Christopher (Chris) Ré is an assistant professor in the Department of Computer Science at Stanford University in the InfoLab who is affiliated with the Statistical Machine Learning Group, Pervasive Parallelism Lab, and Stanford AI Lab. His work's goal is to enable users and developers to build applications that more deeply understand and exploit data. His contributions span database theory, database systems, and machine learning, and his work has won best paper at a premier venue in each area, respectively, at PODS 2012, SIGMOD 2014, and ICML 2016. In addition, work from his group has been incorporated into major scientific and humanitarian efforts, including the IceCube neutrino detector, PaleoDeepDive and MEMEX in the fight against human trafficking, and into commercial products from major web and enterprise companies. He received a SIGMOD Dissertation Award in 2010, an NSF CAREER Award in 2011, an Alfred P. Sloan Fellowship in 2013, a Moore Data Driven Investigator Award in 2014, the VLDB early Career Award in 2015, the MacArthur Foundation Fellowship in 2015, and an Okawa Research Grant in 2016.

Terry Speed

Bioinformatics Division,
Walter and Eliza Hall Institute of Medical Research.
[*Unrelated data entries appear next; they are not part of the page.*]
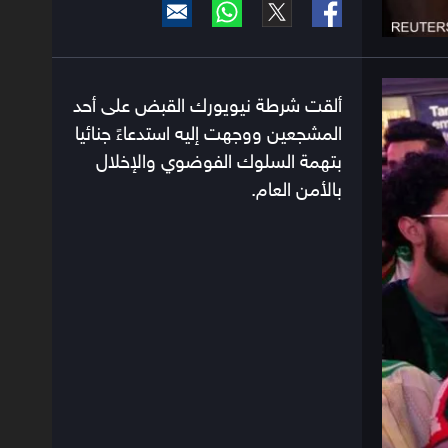
ألقت شرطة نيويورك القبض على أحد
المشجعين ووجهت إليه استدعاءً جنائيا
بتهمة السلوك الفوضوي والإخلال
بالأمن العام.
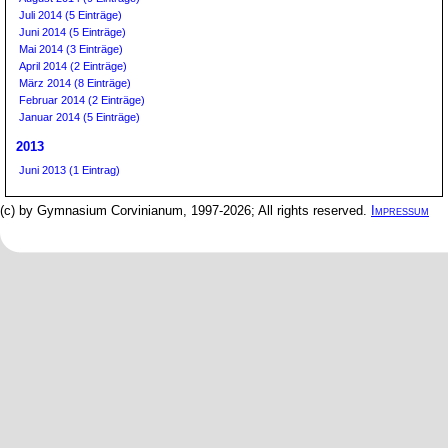
Juli 2014 (5 Einträge)
Juni 2014 (5 Einträge)
Mai 2014 (3 Einträge)
April 2014 (2 Einträge)
März 2014 (8 Einträge)
Februar 2014 (2 Einträge)
Januar 2014 (5 Einträge)
2013
Juni 2013 (1 Eintrag)
(c) by Gymnasium Corvinianum, 1997-2026; All rights reserved.
Impressum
Two current analysis challenges: single cell omics and nanopore long-read sequence data.

Video

Two of the most exciting recent developments in my field are single cell omics assays, where omics here currently encompasses genomics, transcriptomics and epigenomics, and the long-read DNA sequencing capability introduced by Oxford Nanopore Technologies. Each leads to lots of interesting data permitting biomedical researchers to address questions previously beyond their reach. Each offers numerous opportunities and challenges to those who wish to, or must dive into the data to help the researchers answer these new questions. And each seems likely to drive theoretical developments in areas of interest to participants in UAI 2017. I’ve been lucky enough to be associated with research projects in these two areas. Building on my experience with them, I’ll discuss some of the opportunities, challenges and areas for theoretical development that I see.

Biographical details

Terry Speed completed a BSc (Hons) in mathematics and statistics at the University of Melbourne and a PhD in mathematics and Dip Ed at Monash University. He has held appointments at the University of Sheffield, U.K., the University of Western Australia in Perth, and the University of California at Berkeley, and with the CSIRO in Canberra. In 1997 he took up an appointment with the Walter & Eliza Hall Institute of Medical Research, where he is now an Honorary Fellow and lab head in the Bioinformatics Division. His research interests lie in the application of statistics and bioinformatics to genetics and genomics, and related fields such as proteomics, metabolomics and epigenomics, with a focus on cancer and epigenetics.